• WHAT IS NEEDED: Send back the line that contains "Gelince Haber Ver" and all lines following it through the end of the data below, exactly, omitting pictures.

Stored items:
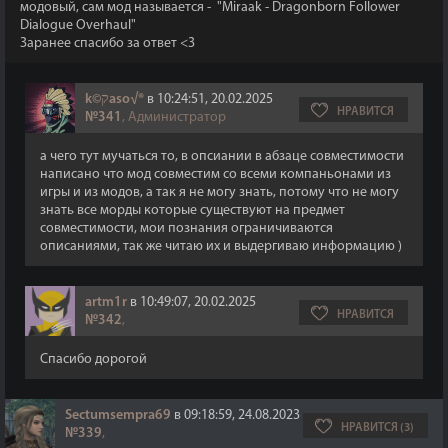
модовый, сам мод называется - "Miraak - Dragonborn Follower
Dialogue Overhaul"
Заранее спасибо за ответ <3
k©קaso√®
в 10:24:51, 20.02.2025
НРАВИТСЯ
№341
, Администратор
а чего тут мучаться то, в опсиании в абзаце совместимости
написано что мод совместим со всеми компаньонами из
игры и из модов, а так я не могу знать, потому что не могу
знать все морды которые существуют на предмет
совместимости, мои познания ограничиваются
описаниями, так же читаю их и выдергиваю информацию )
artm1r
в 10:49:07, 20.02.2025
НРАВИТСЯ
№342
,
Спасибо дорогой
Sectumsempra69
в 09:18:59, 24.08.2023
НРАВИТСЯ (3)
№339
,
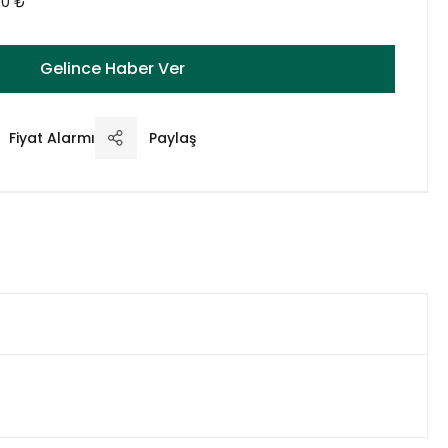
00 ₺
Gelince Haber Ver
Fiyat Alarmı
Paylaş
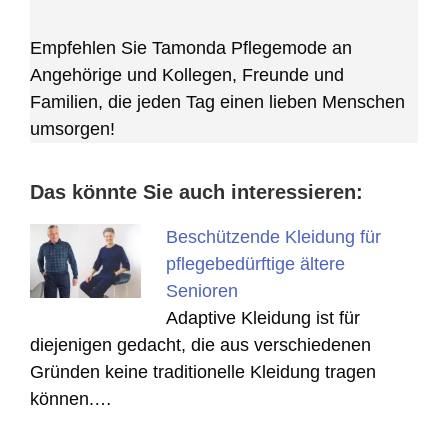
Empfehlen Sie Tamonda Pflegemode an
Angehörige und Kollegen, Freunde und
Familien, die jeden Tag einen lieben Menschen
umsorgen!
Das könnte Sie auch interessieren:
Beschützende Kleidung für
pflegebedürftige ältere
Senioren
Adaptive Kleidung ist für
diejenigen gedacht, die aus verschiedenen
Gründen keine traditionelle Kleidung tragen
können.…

• FINISHED TASK:
Gelince Haber Ver
Fiyat Alarmı
Paylaş
Empfehlen Sie Tamonda Pflegemode an
Angehörige und Kollegen, Freunde und
Familien, die jeden Tag einen lieben Menschen
umsorgen!
Das könnte Sie auch interessieren:
Beschützende Kleidung für
pflegebedürftige ältere
Senioren
Adaptive Kleidung ist für
diejenigen gedacht, die aus verschiedenen
Gründen keine traditionelle Kleidung tragen
können.…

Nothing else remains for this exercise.